Find the sweetness in your own heart,
then you may find the sweetness in every heart.
Have you ever watched an acrobat or gymnast fall onto a safety net or jump off a trampoline? They usually do a roll, flip, or turn to disperse the energy that otherwise would make them rebound too high or get hurt by landing in an unintended way. There is a great lesson in energy transfer here which is particularly useful in dealing with difficult people.
How do you deal with difficult people at work, in your community, and in your close relationships—someone who rubs you the wrong way, a boss or coworker, even your partner? Sometimes you can walk into a room and identify who irritates you right away. Other times it grows on you; couples can develop patterns of irritating each other over years. One strategy is ignoring, which, as Tolstoy was told, is like saying, “Do not think of a white bear”; it has the opposite effect. Or how about accepting that the difficult person is just different from you and that’s okay? This sentiment too does not last long, as irritation builds. Neither does confrontation resolve the problem, because we are looking in the wrong place.
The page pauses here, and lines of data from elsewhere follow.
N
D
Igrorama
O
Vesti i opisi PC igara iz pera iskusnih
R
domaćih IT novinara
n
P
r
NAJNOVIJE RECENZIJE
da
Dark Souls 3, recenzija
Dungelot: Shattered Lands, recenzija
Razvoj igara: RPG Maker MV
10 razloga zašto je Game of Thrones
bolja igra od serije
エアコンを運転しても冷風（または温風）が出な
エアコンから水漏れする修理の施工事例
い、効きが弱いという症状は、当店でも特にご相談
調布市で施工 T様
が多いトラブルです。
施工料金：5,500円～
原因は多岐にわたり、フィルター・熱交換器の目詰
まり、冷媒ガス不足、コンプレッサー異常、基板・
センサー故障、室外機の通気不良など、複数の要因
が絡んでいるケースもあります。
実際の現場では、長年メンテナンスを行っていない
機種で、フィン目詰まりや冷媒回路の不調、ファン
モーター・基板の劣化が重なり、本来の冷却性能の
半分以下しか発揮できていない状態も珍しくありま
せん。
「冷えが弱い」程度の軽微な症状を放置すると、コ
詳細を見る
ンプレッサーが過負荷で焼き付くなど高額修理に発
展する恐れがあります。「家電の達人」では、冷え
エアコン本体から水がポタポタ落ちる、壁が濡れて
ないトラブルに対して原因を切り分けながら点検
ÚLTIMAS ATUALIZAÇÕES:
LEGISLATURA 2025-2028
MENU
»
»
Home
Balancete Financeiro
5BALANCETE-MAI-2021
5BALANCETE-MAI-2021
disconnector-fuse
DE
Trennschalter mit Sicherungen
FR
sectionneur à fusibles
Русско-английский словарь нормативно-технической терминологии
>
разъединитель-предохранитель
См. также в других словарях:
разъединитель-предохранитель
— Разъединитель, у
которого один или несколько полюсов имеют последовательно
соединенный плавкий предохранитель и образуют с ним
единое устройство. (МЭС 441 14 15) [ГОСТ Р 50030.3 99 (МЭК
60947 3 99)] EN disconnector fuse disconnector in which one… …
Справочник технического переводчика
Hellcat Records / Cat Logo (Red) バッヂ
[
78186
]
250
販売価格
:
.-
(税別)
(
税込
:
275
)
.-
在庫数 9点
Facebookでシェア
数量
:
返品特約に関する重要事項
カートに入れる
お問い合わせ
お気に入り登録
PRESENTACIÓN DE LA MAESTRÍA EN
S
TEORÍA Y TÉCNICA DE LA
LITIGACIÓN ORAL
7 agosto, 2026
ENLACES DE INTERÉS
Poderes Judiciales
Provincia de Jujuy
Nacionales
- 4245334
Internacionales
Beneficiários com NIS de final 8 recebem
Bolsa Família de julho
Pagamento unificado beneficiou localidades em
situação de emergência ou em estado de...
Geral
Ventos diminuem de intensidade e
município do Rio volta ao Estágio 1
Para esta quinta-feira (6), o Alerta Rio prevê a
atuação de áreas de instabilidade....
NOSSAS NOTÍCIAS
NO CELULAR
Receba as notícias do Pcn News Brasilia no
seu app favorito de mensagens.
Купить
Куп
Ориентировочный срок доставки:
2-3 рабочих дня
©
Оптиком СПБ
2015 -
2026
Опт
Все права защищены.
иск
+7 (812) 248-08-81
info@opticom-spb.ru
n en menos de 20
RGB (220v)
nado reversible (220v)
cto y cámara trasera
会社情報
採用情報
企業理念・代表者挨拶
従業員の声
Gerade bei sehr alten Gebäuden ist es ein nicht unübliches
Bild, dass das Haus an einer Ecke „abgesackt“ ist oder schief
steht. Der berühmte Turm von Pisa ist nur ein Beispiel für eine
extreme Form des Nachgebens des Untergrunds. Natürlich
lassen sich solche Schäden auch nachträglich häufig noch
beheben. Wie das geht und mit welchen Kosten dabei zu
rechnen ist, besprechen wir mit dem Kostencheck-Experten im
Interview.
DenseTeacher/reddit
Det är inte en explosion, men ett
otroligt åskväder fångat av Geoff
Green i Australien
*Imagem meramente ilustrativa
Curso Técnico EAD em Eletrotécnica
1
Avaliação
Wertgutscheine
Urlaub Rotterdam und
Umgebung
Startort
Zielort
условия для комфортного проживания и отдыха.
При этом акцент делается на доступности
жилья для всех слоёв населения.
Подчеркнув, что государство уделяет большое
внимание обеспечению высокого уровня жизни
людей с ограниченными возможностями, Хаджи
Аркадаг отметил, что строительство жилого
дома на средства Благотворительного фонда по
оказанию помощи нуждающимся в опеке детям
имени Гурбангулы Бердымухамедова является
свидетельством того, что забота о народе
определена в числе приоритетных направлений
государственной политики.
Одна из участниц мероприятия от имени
Acrobats offer another solution: transform the energy into something useful.
The Shadow is a good way to conceptualize what happens when we are triggered by a difficult person. Swiss psychiatrist Carl Jung described the Shadow as an unconscious repository which includes the parts of ourselves we do not like or have been told are unacceptable. You may have been told as a child, “You are greedy, that’s bad,” or “Stop singing, you’re a terrible singer.” You disown, ignore, and forget these parts of yourself, putting them into what Robert Bly calls “the long bag we drag behind us.” The trouble with the Shadow is that, although it lets us function for a while, it does not disappear and, like an ignored child, clamors for attention when it gets the opportunity. When we see someone with a trait similar to those in our Shadow we get triggered and, voilà, a reaction is born.
The Shadow is not all negative. It also contains gems, parts of ourselves that, once integrated, give new energy to life; a talent for singing, for instance, or an ability to discern tastes of food or wine (remember “greedy”). If you recognize the shadow but still do not want it, it cannot be integrated. Who wants to live in a house where they are not wanted? We have to call our “wandering orphans” home with gentle and accepting grace. This is how a reaction towards a difficult person begins to change; compassion radiates outwards.
The key in dealing with difficult people is to turn your attention from without to within. When you find yourself being triggered, like an acrobat, turn the negative energy into a question directed at yourself. What part is greedy, mean, dismissive, arrogant, too quiet, too noisy? Avoid self-criticism, which, like the gymnast who misses her timing on a mid-air flip and stumbles, only creates new problems—when you see someone being self-critical it will then activate that Shadow aspect in yourself. Turning within will disperse the energy and the reaction to the difficult person will be more cordial.
When triggered by a difficult person, see it is a cue to do a psychological turn, finding what resonates with the unseen parts of yourself. This kind of work makes it interesting, if not fun, when someone you are with acts in a way that gets under your skin, as it teaches you to recognize and accept more of yourself. When someone butts in line you can ask, “What am I so rigid about?” The cold snub by a co-worker shows how cold you can be, stiffening at their behavior mimicking their actions. The painful visits with your parents become opportunities to look within and learn more about your own characteristics. And when not set on the irritating characteristics of others, we can see more sides to them (even with parents). In relationship counselling, it is a significant step when partners can turn from being reactive about everything the other says or does and instead calmly look within. In the end, it is not so much having to accept someone else who is difficult as accepting the difficult parts within.
Have you ever seen someone who is able to deal with difficult people really well? I have a great aunt who is like this; she is gracious and fully present with everyone, including difficult family members, avoiding the thousand triggers each of us holds for others. I think she has worked with the skill of turning within for so long that it is automatic and pre-empts reactivity.
As with acrobats, repetition is essential and constant. With practice you become skilled at turning within and transforming the energy directed against a difficult person into a graceful landing of self-understanding. It then becomes not so difficult to be around a difficult person, as you are in reality being around yourself. Happy landings.